Given the problems of transporting sugar cane along relatively poor roads The Victoria Nyanza Sugar Company set up an alternative means of transport to the raods and the heavier metre-gauge lines. Large-wheeled metal containers were moved around the sugar cane estates on the Company’s own trolley or tramway lines. This network required its own ordinance, (the Victoria Tramway Ordinance No.1 of 1922). This ordinance was introduced specifically to enable the company to convey sugarcane from the neighboring farms to the factory on trolley lines which were drawn by small locomotives. [10: p205]
Wanga Odhiambo says that “a tramway was built in 1923 by the Victoria Nyanza Sugar Company, starting on its own estate and running along a line of a public road, and terminating at the Kibos railway station.” Wanga Odhiambo [10: p206] If this is correct, the trolley way would have followed the line of the C34 road which appears in the satellite images above and would probably have been an extension to the short length of line that appears on the satellite image above.

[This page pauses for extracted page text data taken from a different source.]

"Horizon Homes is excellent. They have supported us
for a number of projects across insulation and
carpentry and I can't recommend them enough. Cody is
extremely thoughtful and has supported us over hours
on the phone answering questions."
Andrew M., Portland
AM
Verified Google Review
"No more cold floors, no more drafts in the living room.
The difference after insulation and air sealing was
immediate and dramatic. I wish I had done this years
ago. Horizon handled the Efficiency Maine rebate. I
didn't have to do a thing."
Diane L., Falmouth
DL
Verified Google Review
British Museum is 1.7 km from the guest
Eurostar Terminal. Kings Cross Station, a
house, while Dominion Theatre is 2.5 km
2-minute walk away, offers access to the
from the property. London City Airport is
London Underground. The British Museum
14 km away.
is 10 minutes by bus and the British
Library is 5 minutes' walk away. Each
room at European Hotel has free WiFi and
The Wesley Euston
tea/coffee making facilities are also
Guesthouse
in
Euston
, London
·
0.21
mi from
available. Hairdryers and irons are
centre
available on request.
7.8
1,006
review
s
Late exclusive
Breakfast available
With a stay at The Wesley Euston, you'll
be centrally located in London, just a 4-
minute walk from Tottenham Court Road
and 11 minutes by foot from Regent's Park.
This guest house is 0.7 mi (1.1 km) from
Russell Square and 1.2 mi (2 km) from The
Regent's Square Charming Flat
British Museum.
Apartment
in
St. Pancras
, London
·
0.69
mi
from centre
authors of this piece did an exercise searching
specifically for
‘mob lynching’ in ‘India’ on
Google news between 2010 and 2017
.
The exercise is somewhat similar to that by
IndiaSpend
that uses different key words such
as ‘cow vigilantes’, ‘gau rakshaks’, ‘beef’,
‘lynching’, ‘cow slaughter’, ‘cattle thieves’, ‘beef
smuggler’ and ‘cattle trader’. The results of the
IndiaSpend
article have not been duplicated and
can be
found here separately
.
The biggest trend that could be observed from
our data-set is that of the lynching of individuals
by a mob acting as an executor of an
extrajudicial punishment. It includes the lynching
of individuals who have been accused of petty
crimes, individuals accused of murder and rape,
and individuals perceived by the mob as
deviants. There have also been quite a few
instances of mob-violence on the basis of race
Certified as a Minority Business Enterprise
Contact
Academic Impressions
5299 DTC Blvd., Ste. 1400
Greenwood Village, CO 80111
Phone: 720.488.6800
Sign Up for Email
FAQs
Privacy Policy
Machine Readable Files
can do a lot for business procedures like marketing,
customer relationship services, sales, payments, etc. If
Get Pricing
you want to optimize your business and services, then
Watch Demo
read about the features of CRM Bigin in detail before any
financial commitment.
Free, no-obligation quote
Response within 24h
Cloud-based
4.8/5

Wanga Odhiambo also comments that: “According to the agreement between the Victoria Nyanza Sugar Company and the railway, the company was allowed the use of the railway siding line from Miwani railway station to the company’s nearby sidings. This was meant to be used for light trolley conveyance; thus the railway provided the engine for use of the trolley.” [10: p206]
“Farmers were expected to allow feeder lines to be laid and maintained in their fields for transport of cane from the adjoining farms by extension of the feeder line. Farmers also had access to portable tramlines which were connected to the nearest mainline and when not in use these were removed and returned to the nearest mainline. This arrangement by the Kenya-Uganda Railway facilitated the transportation of cane from the farms to the factory, but again it could only help those farmers whose farms were near the railway line, since the feeder lines were not very long.” [10: p207]
The cost of using the mainline was high and only 8 wagons were provided by the Uganda Railway per day for moving cane along the mainline. The result was quite an extended network of trolley lines being created to enable cane to be transported to Miwani from as far away as Chemelil.
The majority of these tramways/trolleyways have left little evidence of their existence, they were light and easily moved and they were often moved to suit the needs of farmers.